EMA and FDA will now share trade secrets, allowing both regulators to act on each other’s inspection reports

Print 28 August 2017
John Carroll / Endpoints News

As part of a landmark agreement forged in March, the FDA and European Medicines Agency said Wednesday that they will soon share non-public and commercially confidential information, including trade secret information.

The announcement is part of the implementation of an agreement between FDA and EMA to mutually recognize one another’s pharmaceutical manufacturing inspections, which will likely reduce duplicative inspections and lower costs for both regulators.

According to the commitment signed by Dara Corrigan, FDA’s acting deputy commissioner for global regulatory operations and policy, FDA says it will protect from public disclosure such non-public information.

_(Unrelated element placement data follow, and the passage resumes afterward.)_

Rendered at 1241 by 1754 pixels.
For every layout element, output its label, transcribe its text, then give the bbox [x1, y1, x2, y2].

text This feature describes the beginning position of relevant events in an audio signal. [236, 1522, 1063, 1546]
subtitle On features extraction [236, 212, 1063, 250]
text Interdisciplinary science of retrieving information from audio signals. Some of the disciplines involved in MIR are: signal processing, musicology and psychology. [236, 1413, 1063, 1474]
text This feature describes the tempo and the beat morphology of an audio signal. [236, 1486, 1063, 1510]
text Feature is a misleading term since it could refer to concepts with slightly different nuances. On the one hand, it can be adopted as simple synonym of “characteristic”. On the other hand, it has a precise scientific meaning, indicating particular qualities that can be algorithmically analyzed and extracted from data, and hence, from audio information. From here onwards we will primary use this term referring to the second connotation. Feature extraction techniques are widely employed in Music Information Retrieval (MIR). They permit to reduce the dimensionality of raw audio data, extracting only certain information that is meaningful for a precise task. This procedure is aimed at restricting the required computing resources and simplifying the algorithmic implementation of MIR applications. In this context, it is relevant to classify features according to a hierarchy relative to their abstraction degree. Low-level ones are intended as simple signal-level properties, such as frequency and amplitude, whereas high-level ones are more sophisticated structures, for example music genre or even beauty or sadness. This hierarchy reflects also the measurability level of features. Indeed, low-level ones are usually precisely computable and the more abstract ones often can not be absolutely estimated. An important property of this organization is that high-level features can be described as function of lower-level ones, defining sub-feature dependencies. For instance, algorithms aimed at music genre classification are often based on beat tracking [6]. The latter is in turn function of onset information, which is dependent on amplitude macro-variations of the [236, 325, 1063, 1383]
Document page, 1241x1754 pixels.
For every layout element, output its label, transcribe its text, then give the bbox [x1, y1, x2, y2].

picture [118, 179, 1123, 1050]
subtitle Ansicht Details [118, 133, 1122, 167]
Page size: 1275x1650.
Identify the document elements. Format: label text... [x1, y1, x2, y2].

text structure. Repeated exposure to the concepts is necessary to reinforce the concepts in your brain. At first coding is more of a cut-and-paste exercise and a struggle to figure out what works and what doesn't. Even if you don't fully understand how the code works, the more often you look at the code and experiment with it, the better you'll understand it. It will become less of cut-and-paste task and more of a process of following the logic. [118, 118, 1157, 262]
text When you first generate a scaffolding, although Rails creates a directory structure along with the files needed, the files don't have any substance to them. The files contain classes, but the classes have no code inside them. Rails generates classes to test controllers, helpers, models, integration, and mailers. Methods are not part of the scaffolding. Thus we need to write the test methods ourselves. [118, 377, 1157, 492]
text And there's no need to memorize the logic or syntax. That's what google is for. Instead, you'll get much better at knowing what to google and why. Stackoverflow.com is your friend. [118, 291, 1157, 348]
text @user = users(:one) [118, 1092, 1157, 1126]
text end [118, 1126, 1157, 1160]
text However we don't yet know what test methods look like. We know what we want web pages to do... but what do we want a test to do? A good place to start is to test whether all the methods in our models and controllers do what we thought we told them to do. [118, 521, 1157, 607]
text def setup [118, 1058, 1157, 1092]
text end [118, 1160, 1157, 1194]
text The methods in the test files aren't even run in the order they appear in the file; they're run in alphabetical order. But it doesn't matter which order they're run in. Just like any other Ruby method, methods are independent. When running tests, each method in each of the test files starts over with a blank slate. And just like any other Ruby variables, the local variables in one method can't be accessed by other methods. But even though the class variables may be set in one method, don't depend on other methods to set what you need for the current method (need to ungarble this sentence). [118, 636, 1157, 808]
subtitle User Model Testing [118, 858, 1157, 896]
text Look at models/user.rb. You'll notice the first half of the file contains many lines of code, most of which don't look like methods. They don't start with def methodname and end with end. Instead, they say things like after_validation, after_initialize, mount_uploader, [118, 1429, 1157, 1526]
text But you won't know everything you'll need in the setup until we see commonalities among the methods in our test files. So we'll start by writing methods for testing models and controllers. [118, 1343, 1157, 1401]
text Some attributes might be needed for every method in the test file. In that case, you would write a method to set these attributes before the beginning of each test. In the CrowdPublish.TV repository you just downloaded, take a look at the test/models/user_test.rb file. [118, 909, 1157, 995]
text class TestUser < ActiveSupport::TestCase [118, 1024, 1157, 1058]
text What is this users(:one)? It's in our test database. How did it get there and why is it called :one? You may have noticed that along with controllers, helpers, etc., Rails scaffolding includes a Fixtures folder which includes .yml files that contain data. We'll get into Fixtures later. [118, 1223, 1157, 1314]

And in the agreement signed by EMA executive director Guido Rasi, EMA may share some information received from FDA with the European Commission’s Directorate-General for Health and Food Safety (DG SANTE), as well as representatives of EU member state regulators. FDA will advise the Commission and EMA of the non-public status of such information when it is shared.

EMA said the agreement allows for the sharing of full inspection reports, meaning both regulators can make decisions based on findings in each other’s inspection reports and make better use of resources to focus on manufacturing sites of higher risk.

But, before FDA can share unredacted inspection reports with EU member states’ inspectorates, the agency says it “must sign a similar confidentiality commitment with each EU country.”

FDA says it anticipates these agreements can be made “expeditiously” using the agreement with EMA and DG SANTE as a template and says it will be initiating negotiations for those agreements with each EU member state.